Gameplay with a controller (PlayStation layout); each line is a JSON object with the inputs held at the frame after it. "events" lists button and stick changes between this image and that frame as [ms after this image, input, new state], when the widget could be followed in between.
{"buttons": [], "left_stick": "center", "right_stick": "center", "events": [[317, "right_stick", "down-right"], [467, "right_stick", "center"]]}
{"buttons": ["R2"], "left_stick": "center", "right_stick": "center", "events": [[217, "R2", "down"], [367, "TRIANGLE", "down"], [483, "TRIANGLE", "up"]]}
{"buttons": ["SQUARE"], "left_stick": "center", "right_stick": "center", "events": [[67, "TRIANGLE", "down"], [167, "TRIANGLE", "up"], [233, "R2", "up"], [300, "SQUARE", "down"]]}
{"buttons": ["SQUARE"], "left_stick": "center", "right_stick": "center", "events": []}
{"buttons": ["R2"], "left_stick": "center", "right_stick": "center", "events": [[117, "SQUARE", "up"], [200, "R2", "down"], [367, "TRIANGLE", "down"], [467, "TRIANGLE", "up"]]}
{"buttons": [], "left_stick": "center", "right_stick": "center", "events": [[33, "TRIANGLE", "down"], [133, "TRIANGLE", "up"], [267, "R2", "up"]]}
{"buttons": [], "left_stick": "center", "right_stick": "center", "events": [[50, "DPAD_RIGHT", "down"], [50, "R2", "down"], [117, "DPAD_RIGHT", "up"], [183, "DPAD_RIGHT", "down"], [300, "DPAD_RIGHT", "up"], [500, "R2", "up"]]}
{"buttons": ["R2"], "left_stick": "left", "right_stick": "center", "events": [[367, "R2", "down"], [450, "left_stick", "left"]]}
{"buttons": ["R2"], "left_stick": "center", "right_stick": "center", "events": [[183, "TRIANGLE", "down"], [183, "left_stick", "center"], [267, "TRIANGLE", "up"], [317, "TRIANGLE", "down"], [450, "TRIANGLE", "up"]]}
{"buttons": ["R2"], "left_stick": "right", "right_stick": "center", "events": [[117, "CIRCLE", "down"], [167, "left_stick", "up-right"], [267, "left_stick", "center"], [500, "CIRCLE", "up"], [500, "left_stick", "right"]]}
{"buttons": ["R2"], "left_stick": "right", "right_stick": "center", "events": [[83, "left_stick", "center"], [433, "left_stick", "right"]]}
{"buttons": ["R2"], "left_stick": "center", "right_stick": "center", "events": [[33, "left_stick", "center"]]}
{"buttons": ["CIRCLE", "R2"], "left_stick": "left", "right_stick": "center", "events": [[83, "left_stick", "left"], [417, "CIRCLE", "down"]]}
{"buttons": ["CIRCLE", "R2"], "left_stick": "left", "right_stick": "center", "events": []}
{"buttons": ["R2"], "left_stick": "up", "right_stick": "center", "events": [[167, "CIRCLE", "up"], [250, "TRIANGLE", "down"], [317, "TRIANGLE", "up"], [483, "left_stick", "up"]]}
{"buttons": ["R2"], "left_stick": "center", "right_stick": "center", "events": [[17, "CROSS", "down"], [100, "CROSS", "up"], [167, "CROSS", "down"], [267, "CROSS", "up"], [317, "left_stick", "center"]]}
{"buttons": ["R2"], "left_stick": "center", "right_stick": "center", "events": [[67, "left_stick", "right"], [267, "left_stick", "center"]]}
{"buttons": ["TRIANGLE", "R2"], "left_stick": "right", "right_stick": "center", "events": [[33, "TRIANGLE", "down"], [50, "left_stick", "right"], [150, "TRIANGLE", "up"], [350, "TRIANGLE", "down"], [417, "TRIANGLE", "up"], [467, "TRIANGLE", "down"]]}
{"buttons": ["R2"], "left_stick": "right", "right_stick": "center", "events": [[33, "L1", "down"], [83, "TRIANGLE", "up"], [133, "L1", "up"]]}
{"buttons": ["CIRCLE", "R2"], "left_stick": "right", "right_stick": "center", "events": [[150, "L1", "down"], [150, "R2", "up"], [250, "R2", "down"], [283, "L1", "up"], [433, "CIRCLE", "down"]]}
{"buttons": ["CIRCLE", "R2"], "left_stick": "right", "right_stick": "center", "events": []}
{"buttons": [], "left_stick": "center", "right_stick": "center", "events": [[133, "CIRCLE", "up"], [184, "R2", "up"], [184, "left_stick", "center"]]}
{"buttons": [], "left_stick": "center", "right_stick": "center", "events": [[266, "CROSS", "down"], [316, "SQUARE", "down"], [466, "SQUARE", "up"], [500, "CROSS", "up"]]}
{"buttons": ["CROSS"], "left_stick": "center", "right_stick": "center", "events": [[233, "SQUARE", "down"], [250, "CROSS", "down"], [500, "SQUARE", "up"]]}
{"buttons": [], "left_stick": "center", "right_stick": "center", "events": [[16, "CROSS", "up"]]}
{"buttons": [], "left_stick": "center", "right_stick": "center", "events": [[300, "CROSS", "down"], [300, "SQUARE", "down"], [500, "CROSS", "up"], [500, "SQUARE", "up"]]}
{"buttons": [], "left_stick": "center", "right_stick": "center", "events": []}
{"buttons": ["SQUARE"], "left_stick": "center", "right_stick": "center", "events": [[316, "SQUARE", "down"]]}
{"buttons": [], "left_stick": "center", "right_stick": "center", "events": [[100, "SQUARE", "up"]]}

Your goal:
All of the material must be given again exactly.

Result:
Gameplay with a controller (PlayStation layout); each line is a JSON object with the inputs held at the frame after it. "events" lists button and stick changes between this image and that frame as [ms after this image, input, new state], when the widget could be followed in between.
{"buttons": [], "left_stick": "center", "right_stick": "center", "events": [[317, "right_stick", "down-right"], [467, "right_stick", "center"]]}
{"buttons": ["R2"], "left_stick": "center", "right_stick": "center", "events": [[217, "R2", "down"], [367, "TRIANGLE", "down"], [483, "TRIANGLE", "up"]]}
{"buttons": ["SQUARE"], "left_stick": "center", "right_stick": "center", "events": [[67, "TRIANGLE", "down"], [167, "TRIANGLE", "up"], [233, "R2", "up"], [300, "SQUARE", "down"]]}
{"buttons": ["SQUARE"], "left_stick": "center", "right_stick": "center", "events": []}
{"buttons": ["R2"], "left_stick": "center", "right_stick": "center", "events": [[117, "SQUARE", "up"], [200, "R2", "down"], [367, "TRIANGLE", "down"], [467, "TRIANGLE", "up"]]}
{"buttons": [], "left_stick": "center", "right_stick": "center", "events": [[33, "TRIANGLE", "down"], [133, "TRIANGLE", "up"], [267, "R2", "up"]]}
{"buttons": [], "left_stick": "center", "right_stick": "center", "events": [[50, "DPAD_RIGHT", "down"], [50, "R2", "down"], [117, "DPAD_RIGHT", "up"], [183, "DPAD_RIGHT", "down"], [300, "DPAD_RIGHT", "up"], [500, "R2", "up"]]}
{"buttons": ["R2"], "left_stick": "left", "right_stick": "center", "events": [[367, "R2", "down"], [450, "left_stick", "left"]]}
{"buttons": ["R2"], "left_stick": "center", "right_stick": "center", "events": [[183, "TRIANGLE", "down"], [183, "left_stick", "center"], [267, "TRIANGLE", "up"], [317, "TRIANGLE", "down"], [450, "TRIANGLE", "up"]]}
{"buttons": ["R2"], "left_stick": "right", "right_stick": "center", "events": [[117, "CIRCLE", "down"], [167, "left_stick", "up-right"], [267, "left_stick", "center"], [500, "CIRCLE", "up"], [500, "left_stick", "right"]]}
{"buttons": ["R2"], "left_stick": "right", "right_stick": "center", "events": [[83, "left_stick", "center"], [433, "left_stick", "right"]]}
{"buttons": ["R2"], "left_stick": "center", "right_stick": "center", "events": [[33, "left_stick", "center"]]}
{"buttons": ["CIRCLE", "R2"], "left_stick": "left", "right_stick": "center", "events": [[83, "left_stick", "left"], [417, "CIRCLE", "down"]]}
{"buttons": ["CIRCLE", "R2"], "left_stick": "left", "right_stick": "center", "events": []}
{"buttons": ["R2"], "left_stick": "up", "right_stick": "center", "events": [[167, "CIRCLE", "up"], [250, "TRIANGLE", "down"], [317, "TRIANGLE", "up"], [483, "left_stick", "up"]]}
{"buttons": ["R2"], "left_stick": "center", "right_stick": "center", "events": [[17, "CROSS", "down"], [100, "CROSS", "up"], [167, "CROSS", "down"], [267, "CROSS", "up"], [317, "left_stick", "center"]]}
{"buttons": ["R2"], "left_stick": "center", "right_stick": "center", "events": [[67, "left_stick", "right"], [267, "left_stick", "center"]]}
{"buttons": ["TRIANGLE", "R2"], "left_stick": "right", "right_stick": "center", "events": [[33, "TRIANGLE", "down"], [50, "left_stick", "right"], [150, "TRIANGLE", "up"], [350, "TRIANGLE", "down"], [417, "TRIANGLE", "up"], [467, "TRIANGLE", "down"]]}
{"buttons": ["R2"], "left_stick": "right", "right_stick": "center", "events": [[33, "L1", "down"], [83, "TRIANGLE", "up"], [133, "L1", "up"]]}
{"buttons": ["CIRCLE", "R2"], "left_stick": "right", "right_stick": "center", "events": [[150, "L1", "down"], [150, "R2", "up"], [250, "R2", "down"], [283, "L1", "up"], [433, "CIRCLE", "down"]]}
{"buttons": ["CIRCLE", "R2"], "left_stick": "right", "right_stick": "center", "events": []}
{"buttons": [], "left_stick": "center", "right_stick": "center", "events": [[133, "CIRCLE", "up"], [184, "R2", "up"], [184, "left_stick", "center"]]}
{"buttons": [], "left_stick": "center", "right_stick": "center", "events": [[266, "CROSS", "down"], [316, "SQUARE", "down"], [466, "SQUARE", "up"], [500, "CROSS", "up"]]}
{"buttons": ["CROSS"], "left_stick": "center", "right_stick": "center", "events": [[233, "SQUARE", "down"], [250, "CROSS", "down"], [500, "SQUARE", "up"]]}
{"buttons": [], "left_stick": "center", "right_stick": "center", "events": [[16, "CROSS", "up"]]}
{"buttons": [], "left_stick": "center", "right_stick": "center", "events": [[300, "CROSS", "down"], [300, "SQUARE", "down"], [500, "CROSS", "up"], [500, "SQUARE", "up"]]}
{"buttons": [], "left_stick": "center", "right_stick": "center", "events": []}
{"buttons": ["SQUARE"], "left_stick": "center", "right_stick": "center", "events": [[316, "SQUARE", "down"]]}
{"buttons": [], "left_stick": "center", "right_stick": "center", "events": [[100, "SQUARE", "up"]]}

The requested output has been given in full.